# [PROBLEM TO SOLVE]
Pick up the news column on El Al's small-change donations and the Kathmandu Seder, and carry it on from its final sentence.

# [EXERCISE TEXT]

El Al has long been a supporter of Aleh and of Alut, the Israel Society for Autistic Children. Working in cooperation with Bank Hapoalim, El Al asks foreign passengers departing Israel, or Israeli passengers departing from other destinations that are on El Al routes to donate whatever small change they have from the countries which they visited, and the envelopes in which the coins and small denomination bank notes are placed, are passed on to Bank Hapoalim, which counts the money and converts it to shekels. The project works on the principle of the old English proverb: “Look after the pennies and the pounds will look after themselves.”
■ EVERY YEAR on the eve of Passover, the voice of Rabbi Chezki Lifshitz can be heard on Israel’s electronic media. Lifshitz is the rabbi of Kathmandu, where the largest Seder in the world is held annually. Even the most irreligious Jewish backpackers find their way to Kathmandu for the Seder, and the Chabad rabbi never turns anyone away. The Seders in Kathmandu have been a source of attraction not only for those who attend them but also for the international media for the past 30 years.

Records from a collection
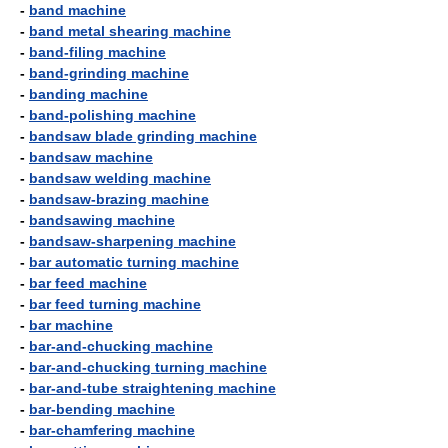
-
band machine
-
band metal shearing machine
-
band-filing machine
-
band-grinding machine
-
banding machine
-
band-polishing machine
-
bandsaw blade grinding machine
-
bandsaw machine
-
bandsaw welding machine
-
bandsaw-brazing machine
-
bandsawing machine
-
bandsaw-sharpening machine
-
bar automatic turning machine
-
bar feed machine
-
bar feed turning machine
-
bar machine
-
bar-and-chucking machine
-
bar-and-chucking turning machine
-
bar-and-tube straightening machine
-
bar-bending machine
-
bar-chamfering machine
* * *
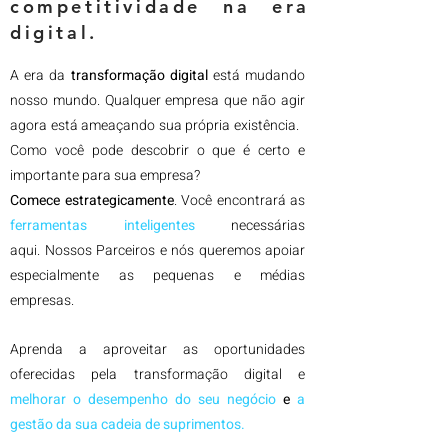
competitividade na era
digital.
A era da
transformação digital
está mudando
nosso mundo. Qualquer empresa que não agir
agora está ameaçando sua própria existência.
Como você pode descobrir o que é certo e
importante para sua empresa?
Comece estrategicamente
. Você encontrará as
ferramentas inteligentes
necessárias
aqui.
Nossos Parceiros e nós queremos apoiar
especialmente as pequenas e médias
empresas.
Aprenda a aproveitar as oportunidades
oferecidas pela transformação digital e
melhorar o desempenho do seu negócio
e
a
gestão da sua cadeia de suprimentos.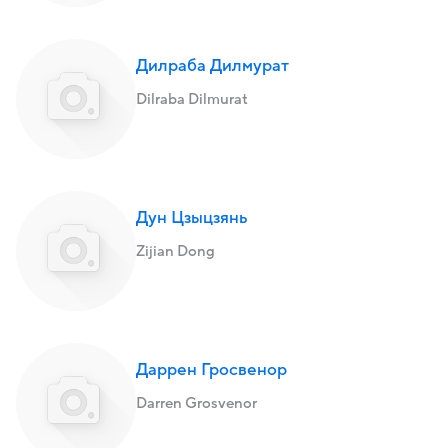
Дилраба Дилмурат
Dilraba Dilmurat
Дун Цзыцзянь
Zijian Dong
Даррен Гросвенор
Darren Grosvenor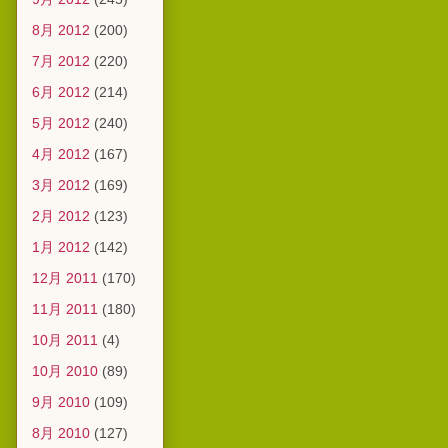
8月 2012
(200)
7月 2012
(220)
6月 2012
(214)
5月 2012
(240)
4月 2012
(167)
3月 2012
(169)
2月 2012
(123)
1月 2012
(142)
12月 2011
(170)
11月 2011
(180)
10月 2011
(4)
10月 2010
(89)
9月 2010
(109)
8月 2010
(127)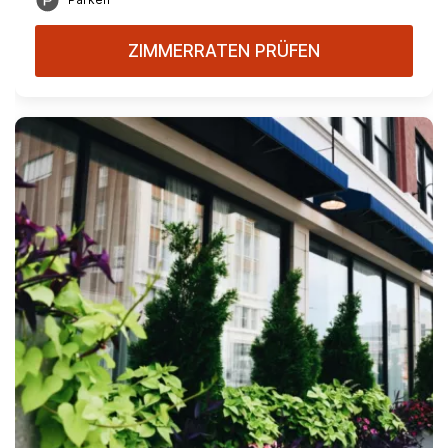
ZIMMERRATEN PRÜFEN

# [ANSWER SPACE]
It all began when then-Israel ambassador Shmuel Moyal, believing that Israeli backpackers in Nepal might want to get together on Seder night, hung up a sign in a popular restaurant announcing a Seder and asking people to sign up.
He expected to host around 30 guests, but when 90 people signed up, he realized that the project was beyond his scope and turned to the Lubavitcher Rebbe Menachem Mendel Schneersohn for help.
Moyal had previously served as consul in New York, at which time he had met the Rebbe and he knew that he could rely on the Rebbe’s wisdom. The Rebbe did more than offer advice. He sent several yeshiva students.
But this was in the pre-Internet era. Conditions were primitive, and the Rebbe had instructed his young disciples to find as many Jews as possible.
They thought that maybe the people who had already signed up would bring a few more with them, and the numbers would swell to around 150. Beyond all that, they had to find a suitable venue and they had to get supplies and do the cooking.
Matzot, wine and gefilte fish were sent from Israel, but there were no tables and chairs. The ambassador’s young helpers traveled for two hours over the mountains with card tables that they had managed to acquire, but the tables were too low for Seder tables. Fortunately, there was a hotel under construction in the area and the builder offered to lend them all their doors to place on top of the card tables. Meanwhile, the word spread and on Seder night 500 young Jews from more than a half-dozen countries showed up.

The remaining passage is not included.